Description of problem: Without a stable agent id, Cumin cannot cleanly garbage collect stale agents in all cases. Slots can appear duplicated. Version-Release number of selected component (if applicable): 7.4.4-0.13 How reproducible: 100% Steps to Reproduce: 1. run console, view slot screen 2. service cumin stop 3. service condor restart 4. service cumin start Actual results: Duplicate entries in UI Expected results: Opposite of "Actual results" Additional info: ManagementAgent::setName's third parameter (optional) is a stable name. src/management $ grep setName * MgmtCollectorPlugin.cpp: agent->setName("com.redhat.grid","collector",collName.c_str()); MgmtMasterPlugin.cpp: agent->setName("com.redhat.grid","master", default_name); MgmtNegotiatorPlugin.cpp: agent->setName("com.redhat.grid","negotiator", mmName.c_str()); MgmtScheddPlugin.cpp: agent->setName("com.redhat.grid","scheduler", schedd_name.c_str()); MgmtStartdPlugin.cpp: agent->setName("com.redhat.grid","slot"); We set it in all QMF plugins, except the Startd.

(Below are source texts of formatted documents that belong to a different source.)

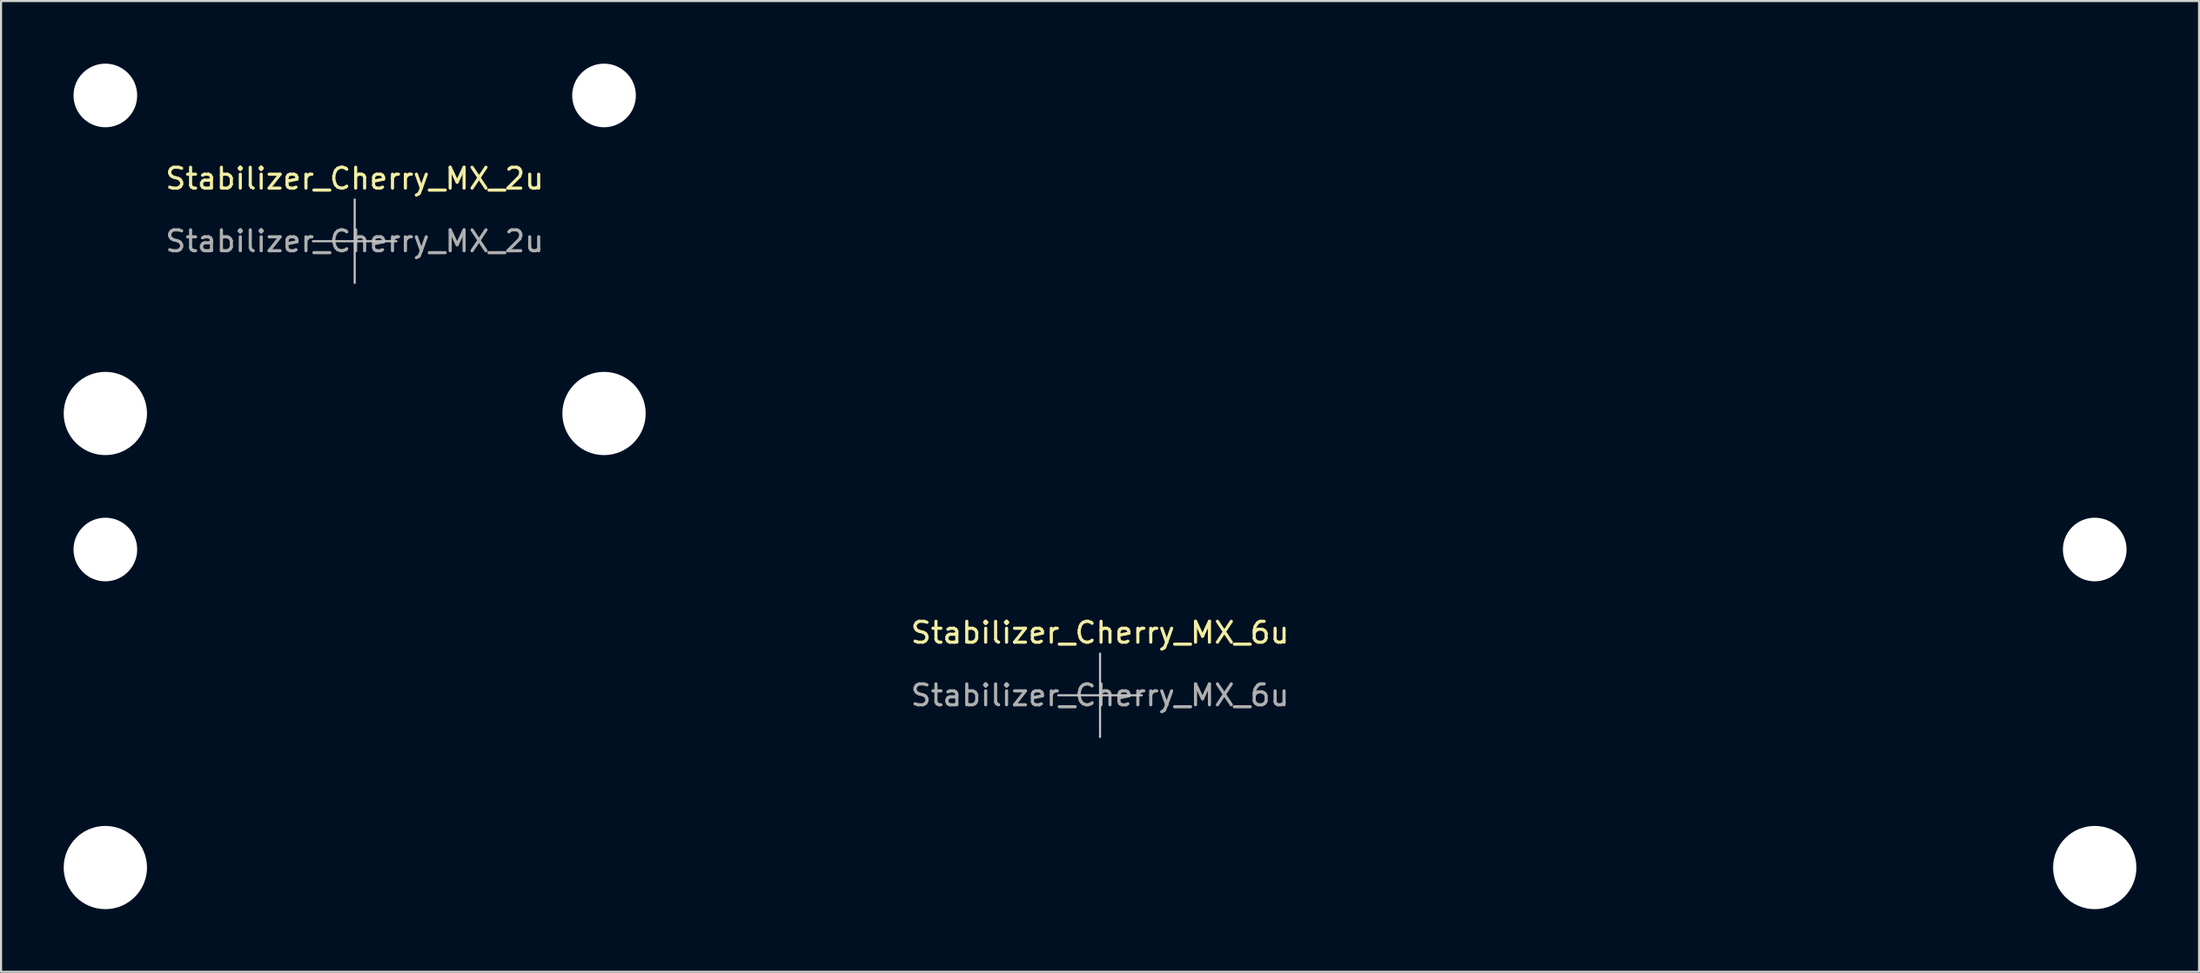
<source format=kicad_pcb>
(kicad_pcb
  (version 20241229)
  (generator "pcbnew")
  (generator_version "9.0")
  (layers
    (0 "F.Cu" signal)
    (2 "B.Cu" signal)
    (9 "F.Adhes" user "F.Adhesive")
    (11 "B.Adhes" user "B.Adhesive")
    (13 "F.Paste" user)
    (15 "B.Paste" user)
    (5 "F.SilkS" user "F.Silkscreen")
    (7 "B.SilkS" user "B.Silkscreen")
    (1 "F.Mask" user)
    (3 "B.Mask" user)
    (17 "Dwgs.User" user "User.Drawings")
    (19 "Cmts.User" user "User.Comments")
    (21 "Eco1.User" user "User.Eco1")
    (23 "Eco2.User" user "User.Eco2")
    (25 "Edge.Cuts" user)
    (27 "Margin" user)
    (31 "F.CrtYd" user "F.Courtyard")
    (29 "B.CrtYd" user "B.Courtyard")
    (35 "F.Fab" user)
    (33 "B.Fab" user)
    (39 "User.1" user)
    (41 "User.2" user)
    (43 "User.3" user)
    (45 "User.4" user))
  (footprint "Stabilizer_Cherry_MX_2u"
    (layer "F.Cu")
    (at 13.932 8.509)
    (property "Reference" "Stabilizer_Cherry_MX_2u" (at 0 -3 0) (layer "F.SilkS") (effects (font (size 1 1) (thickness 0.15))))
    (attr exclude_from_pos_files exclude_from_bom)
    (fp_line (start -2 0) (end 2 0) (stroke (width 0.1) (type solid)) (layer "Dwgs.User"))
    (fp_line (start 0 2) (end 0 -2) (stroke (width 0.1) (type solid)) (layer "Dwgs.User"))
    (fp_text user "${REFERENCE}" (at 0 0 0) (layer "F.Fab") (effects (font (size 1 1) (thickness 0.15))))
    (pad "" np_thru_hole circle (at -11.938 -6.985) (size 3.048 3.048) (drill 3.048) (layers "*.Cu" "*.Mask"))
    (pad "" np_thru_hole circle (at -11.938 8.255) (size 3.988 3.988) (drill 3.988) (layers "*.Cu" "*.Mask"))
    (pad "" np_thru_hole circle (at 11.938 -6.985) (size 3.048 3.048) (drill 3.048) (layers "*.Cu" "*.Mask"))
    (pad "" np_thru_hole circle (at 11.938 8.255) (size 3.988 3.988) (drill 3.988) (layers "*.Cu" "*.Mask")))
  (footprint "Stabilizer_Cherry_MX_6u"
    (layer "F.Cu")
    (at 49.619 30.267)
    (property "Reference" "Stabilizer_Cherry_MX_6u" (at 0 -3 0) (layer "F.SilkS") (effects (font (size 1 1) (thickness 0.15))))
    (attr exclude_from_pos_files exclude_from_bom)
    (fp_line (start -2 0) (end 2 0) (stroke (width 0.1) (type solid)) (layer "Dwgs.User"))
    (fp_line (start 0 2) (end 0 -2) (stroke (width 0.1) (type solid)) (layer "Dwgs.User"))
    (fp_text user "${REFERENCE}" (at 0 0 0) (layer "F.Fab") (effects (font (size 1 1) (thickness 0.15))))
    (pad "" np_thru_hole circle (at -47.625 -6.985) (size 3.048 3.048) (drill 3.048) (layers "*.Cu" "*.Mask"))
    (pad "" np_thru_hole circle (at -47.625 8.255) (size 3.988 3.988) (drill 3.988) (layers "*.Cu" "*.Mask"))
    (pad "" np_thru_hole circle (at 47.625 -6.985) (size 3.048 3.048) (drill 3.048) (layers "*.Cu" "*.Mask"))
    (pad "" np_thru_hole circle (at 47.625 8.255) (size 3.988 3.988) (drill 3.988) (layers "*.Cu" "*.Mask")))
  (gr_rect
    (start -3 -3)
    (end 102.238 43.516)
    (stroke (width 0.1) (type default))
    (fill no)
    (layer "Edge.Cuts")))
</source>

We should set it in the Startd, using the extern char * Name from startd_main.cpp.
FH sha 849ae64 no name specified (default)... slot = 0-0-1-com.redhat.grid:slot:pmackinn@localhost.localdomain slot = 0-0-1-com.redhat.grid:slot:pmackinn@localhost.localdomain STARTD_NAME = whiteford... slot = 0-0-1-com.redhat.grid:slot:whiteford@whiteford slot = 0-0-1-com.redhat.grid:slot:whiteford@whiteford condor_startd -t -f -name petey... slot = 0-0-1-com.redhat.grid:slot:petey@petey slot = 0-0-1-com.redhat.grid:slot:petey@petey
Reproduced on RHEL5 x86_64 with packages: condor-qmf-7.4.4-0.13.el5 condor-7.4.4-0.13.el5 cumin-0.1.4369-1.el5 ...and their dependencies... Verified with condor-7.4.4-0.16.el5 condor-qmf-7.4.4-0.16.el5
Verified also with condor-7.4.4-0.16.el4 condor-qmf-7.4.4-0.16.el4 On RHEL4 (both i386 and x86_64).
And finally with condor-qmf-7.4.4-0.16.el5.i386.rpm on a RHEL5 i386 box.